Technically, Eric Henderson’s title is Communications Manager for Salewa North America, repping brands like Dynafit, Salewa, Pomoca, and Wild Country but we know Hende first and foremost for the stoke he brings to every single thing he does. That’s why he has one of the best jobs in the outdoors.
BP: What’s a typical workday like for you?
Hende: A typical workday is to wake up, check Instagram, Facebook, and Twitter around 6:30 in the morning, communicate with Europe. I’m in the office by 8:30 after I feed my kids and drop them off at school and tidy up the house—there is always a honey-do list. And then I usually pitch gear on Mondays and Wednesdays and work with athletes on Tuesdays and Thursdays. I drive the social media for all four brands as well. And then press releases and then the rest of the marketing projects.

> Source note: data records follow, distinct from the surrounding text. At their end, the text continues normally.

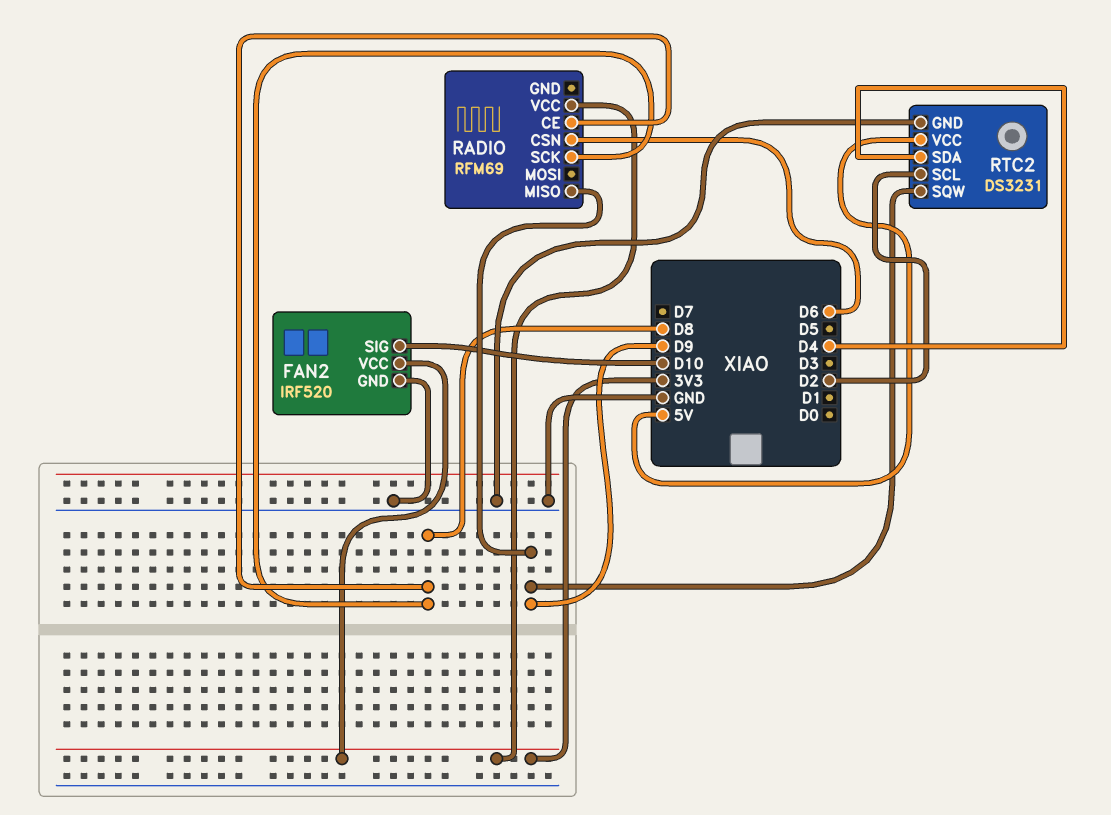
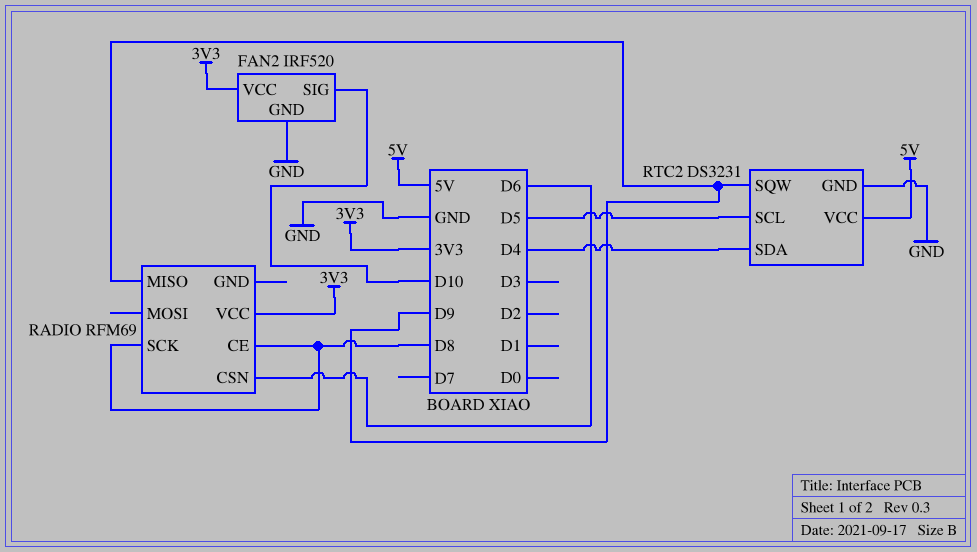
RTC2 pin SCL: D2 -> D5

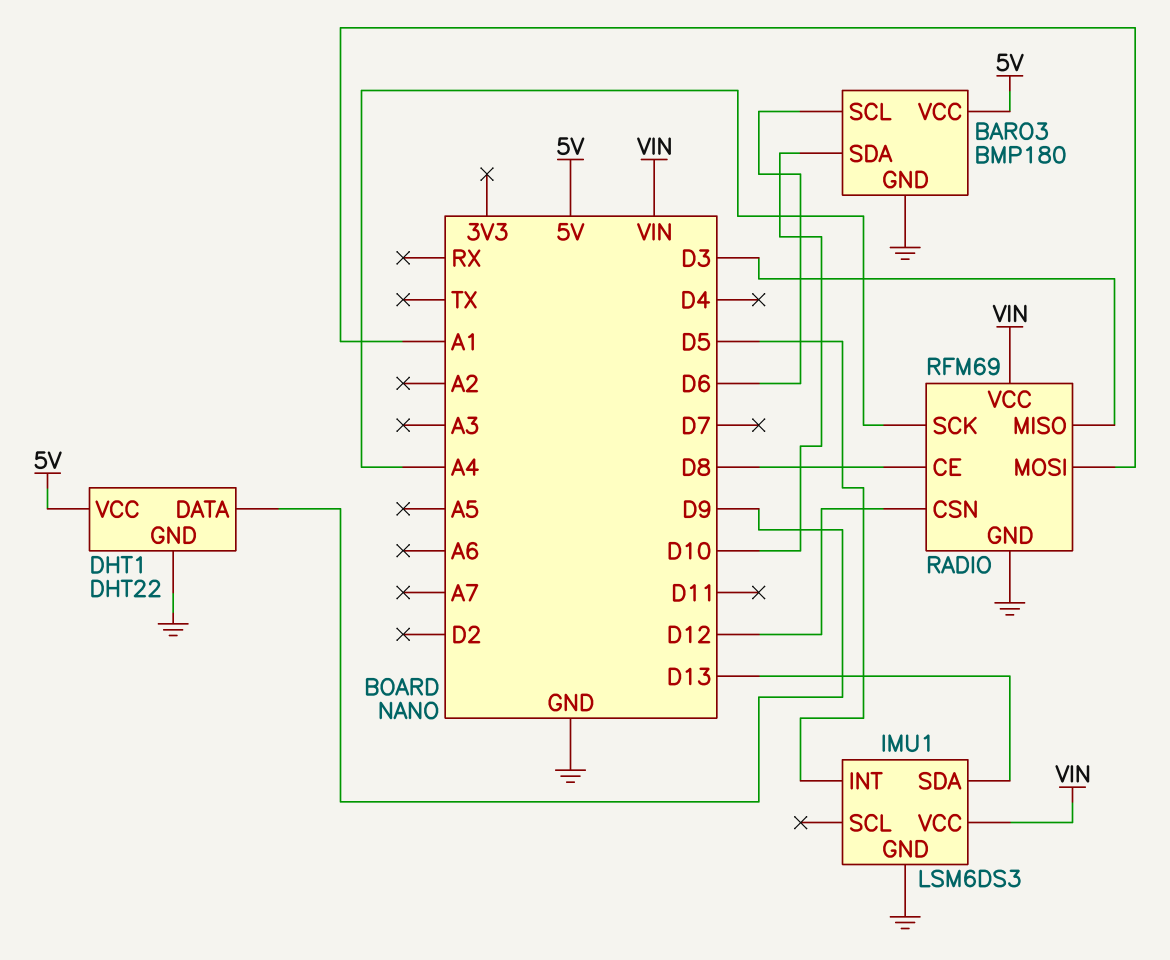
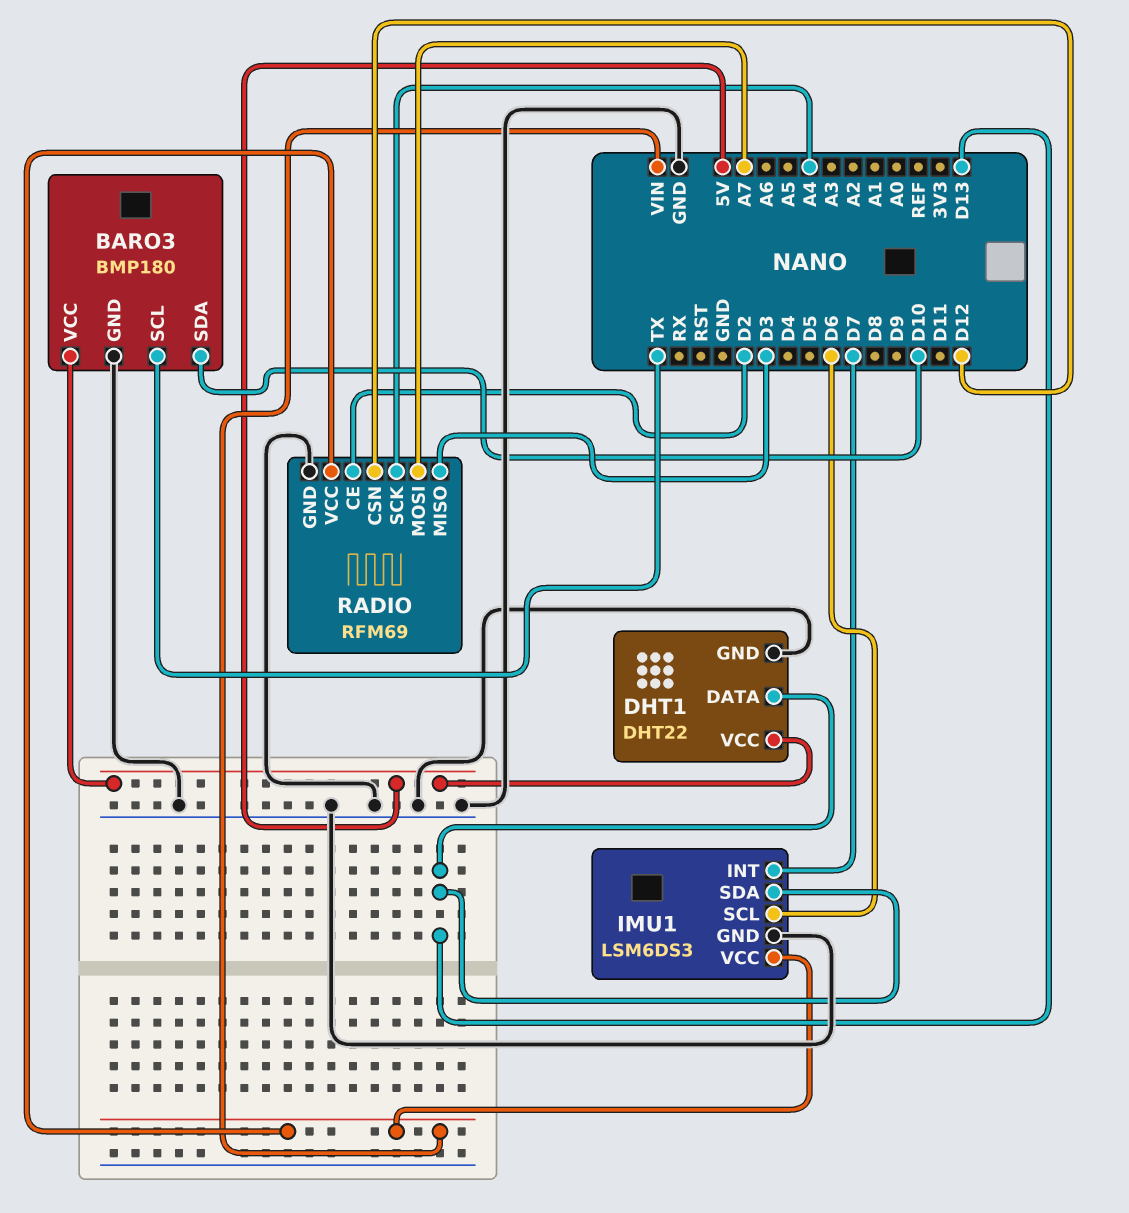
BARO3 pin SCL: D6 -> TX
DHT1 pin DATA: D9 -> D13
IMU1 pin INT: D5 -> D7
IMU1 pin SCL: none -> D6
RADIO pin CE: D8 -> D2
RADIO pin MOSI: A1 -> A7

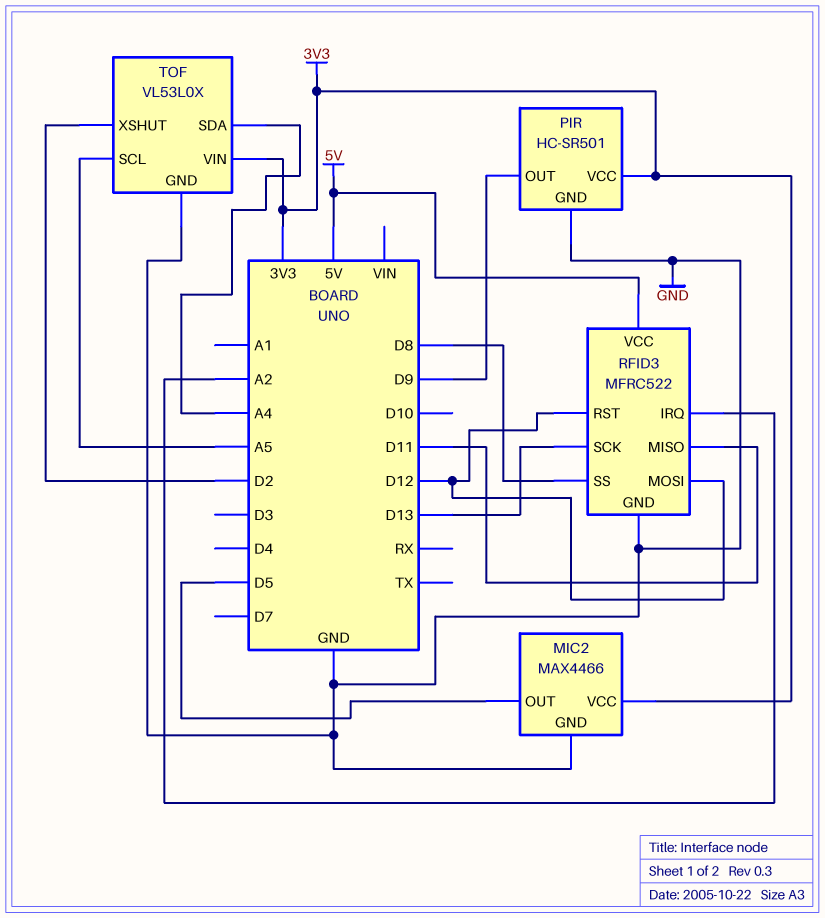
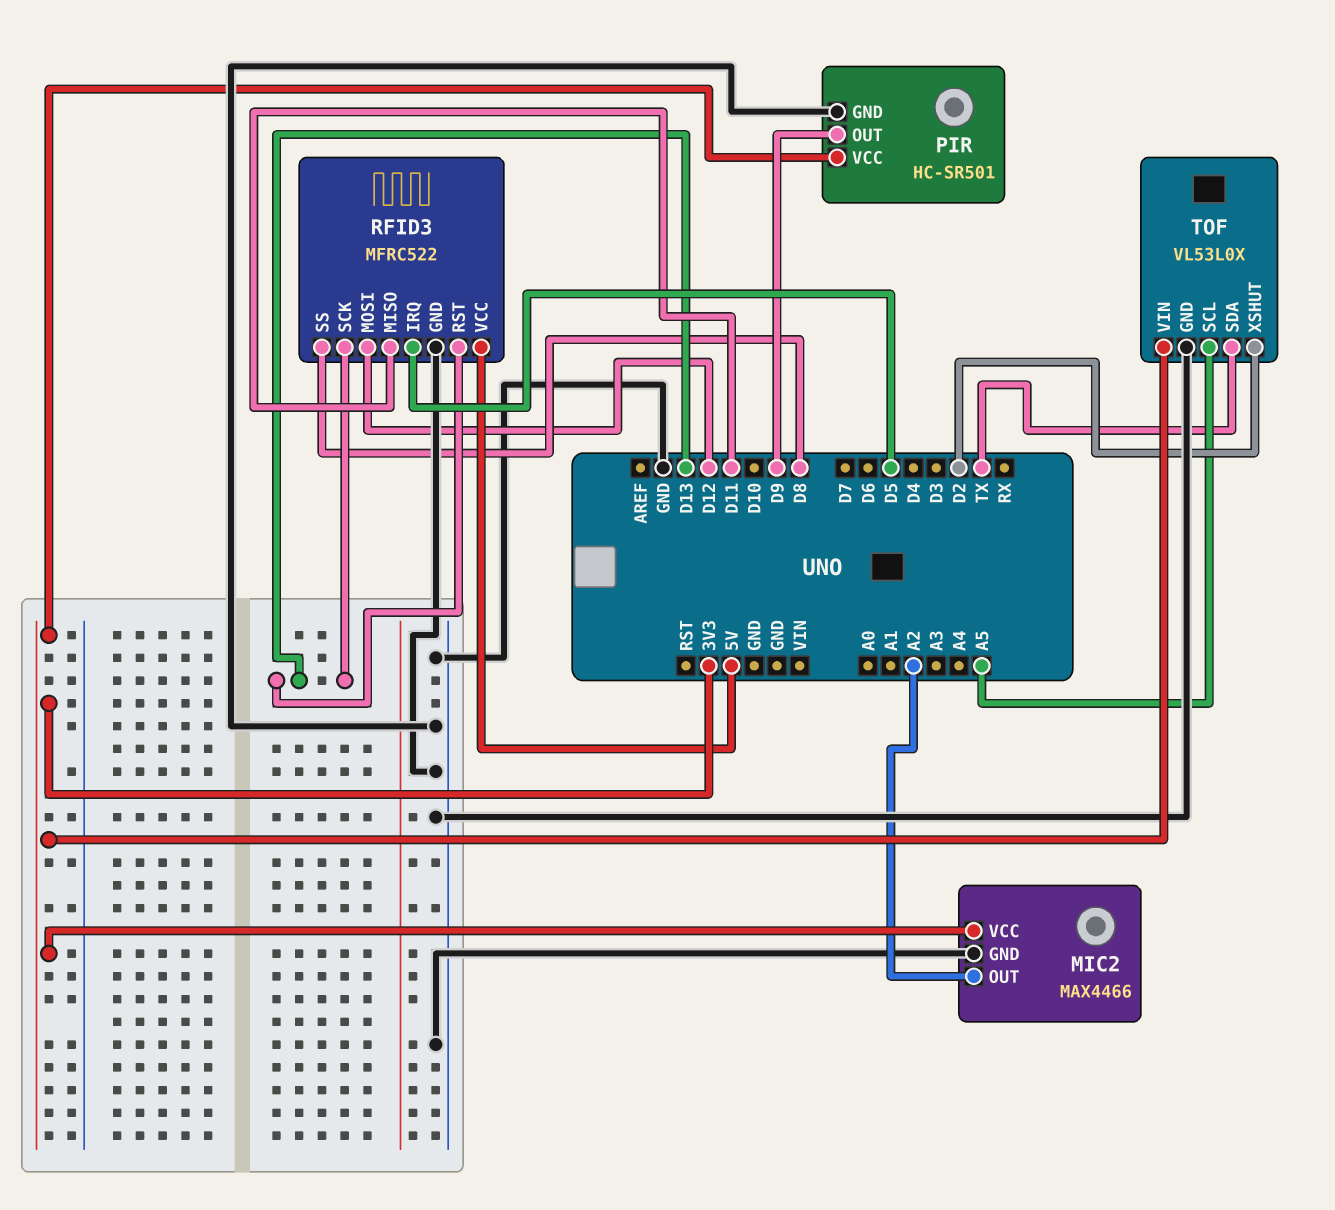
MIC2 pin OUT: D5 -> A2
RFID3 pin IRQ: A2 -> D5
RFID3 pin RST: D12 -> D13
TOF pin SDA: A4 -> TX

BP: What part do you wake up excited for?
Hende: I wake up mostly excited for the fact that I get to take people places and share experiences with them. I’m really experiential based so I pride myself on picking up the phone. I pride myself on actually taking people to the edge of something and then backing off. So, if it’s with skiing or climbing or trail running, I really like to take people someplace they’ve never been before, show them the gear they can use, and then maybe back it off.
BP: What’s the drudgery?
Hende: The drudgery. Ohh. The press releases. And expense reports and Excel and all the things I never went to school for. For sure. You name it, anything that has to do with a computer is not my favorite thing.
BP: What’s the most important thing you did when you were younger that helped you to get to where you are now?
Hende: Becoming the first Certified AMGA Telemark Ski Guide in the US, and that really helped catapult my career. I met (celebrated skier and guide) John Falkiner at Livigno in 2000, and then from there I went to Everest with Jimmy Chin and Steven Koch in 2003, and then I went back and skied in the northern Altai, on the border of Mongolia and China in 2003 along with Jimmy Chin, Jimmy Hartman and Heather Paul and discovered a lost tribe of skiers. So with expeditions and the ski-guiding career, those things really catapulted me into where I am today, for sure.
BP: What is the coolest thing you have done in the last year, work wise?
Hende: I went back and skied Meteorite (in Valdez, Alaska) on my fifth year anniversary of breaking my neck, and we climbed it from the road. So that was sort of the big triumph of taking work and mixing it with a personal story, and you can check it out in the film called ‘From the Road.’